Why is it so important to warm up before singing?  For the same reasons that you would stretch before running or  engaging in other major muscular activity.

The muscles of the larynx are small.  The traditional description of the vocal folds is that they are the length of the pink part of your pinkie fingernail.  They exist inside three cartileges that all together are about the size of a walnut.  The muscles that move the larynx cartileges are probably shorter than their names. Everything about the larynx is small except for the muscles around it.

The tongue and jaw muscles are strong.  So are the neck and shoulder muscles, and while they do not directly affect one's singing, many singers find that tension in the neck and shoulders transfers into their singing voice.  It is only reasonable to organizie one's physical being before starting to sing, and it doesn't take a long time, although a long and peaceful warm up can be very comfortable.

Most singers like to start by placing their bodies in a good singing posture, then by breathing a few times in the manner in which they breathe for singing -- low and slow are ususally catch words for a singer's breath.  Then a short exercise that goes up and down maybe a 5th or so, moving up by half steps mostly within the middle voice.  The total range covered would be about an octave.  The next step is often a scale exercise of about an octave, again moving up and down by half steps, but this time going a little higher and a little lower.  Finally an arpeggio exercise to make all the technical adjustments a bit faster because one moves now by skip instead of by step.  It takes about five to ten minutes, and the body is ready to sing.

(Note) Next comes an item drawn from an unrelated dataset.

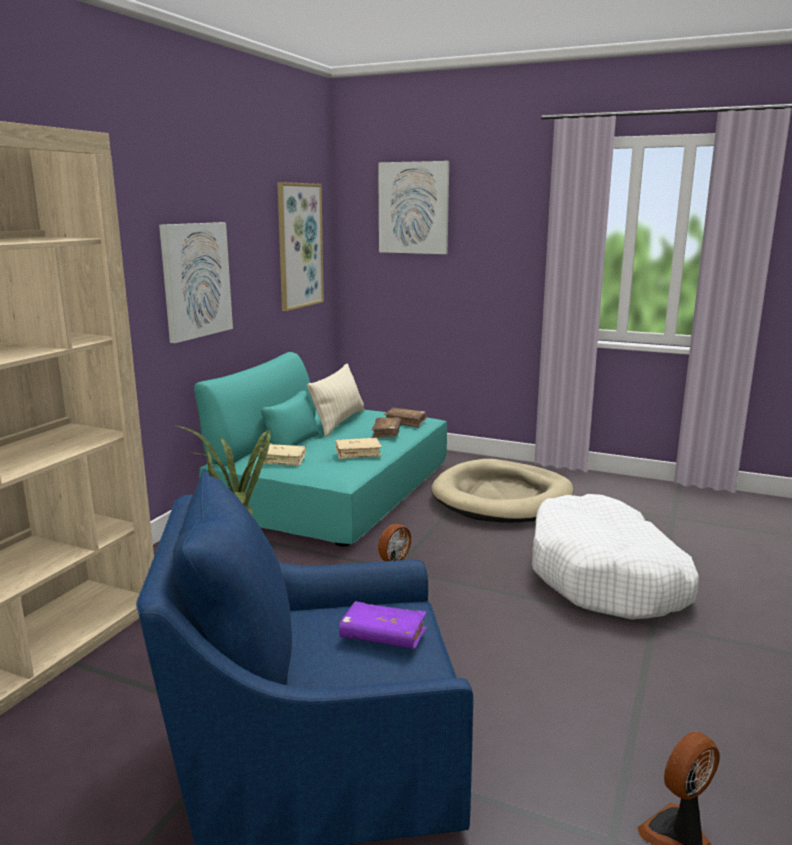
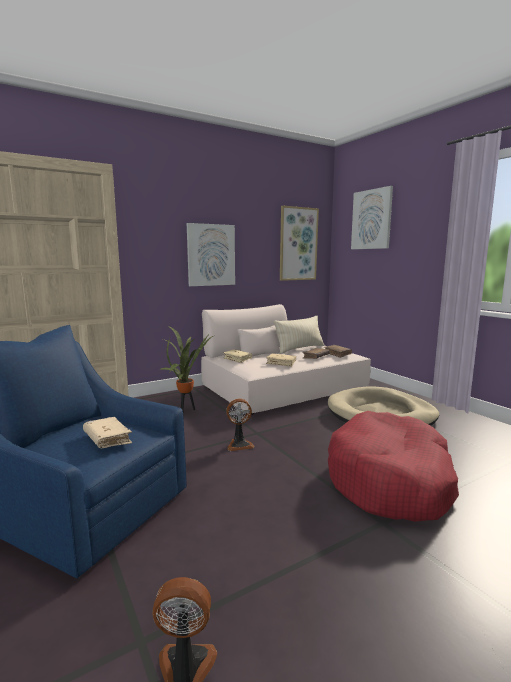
camera: 35 degrees right, 5 degrees down
turquoise sofa [194,352,447,547] -> beige sofa [201,304,371,415]
purple book [339,601,427,649] -> beige book [83,417,132,448]
white dog bed [532,494,699,620] -> red dog bed [328,411,459,522]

A lot of singers have other fun warm ups that they like.  Lip trills, slides, glides, and even gargling with pitch are some I've encountered.  I have no problem with all these things.  Singers always have to find what makes them feel relaxed and ready.  Particularly when one is in a pressured situation, perhaps starting lessons with a new teacher or warming up for an audition, anything that helps a singer release physical and mental tensions is what s/he should do. 

Most of the time a singer is warming up before a practice session.  Most good singers won't start a practice session with their hardest music.  Generally singers will start with a less demanding piece and move on to music that makes greater vocal demands.  Sometimes the hard music comes first, but in that case generally the singer is taking a small portion of the piece that needs work and working on it with less than full voice.  Singers will continue to feel more comfortable as they sing, and at some point will be ready to make a full effort.

Protecting your voice has to be important to you as a singer because replacement parts just are not available.  Wear and tear on the voice is cumulative.  Although it's possible to come back from vocal damage, it's far better to avoid damage as much as possible.  Adalina Patti, a diva of the 19th century, used to refuse to sing High C in rehearsals because she believed that she had only a finite number of them.  She didn't waste them on rehearsals.  Maybe her attitude is a bit much, but one must agree that she took her responsibility seriously.

Students often feel that they should sacrifice their voice for a performance because others are depending on them.  I've done it, and so has every singer I know.  Just try not to do it too often.  Warm up and take care.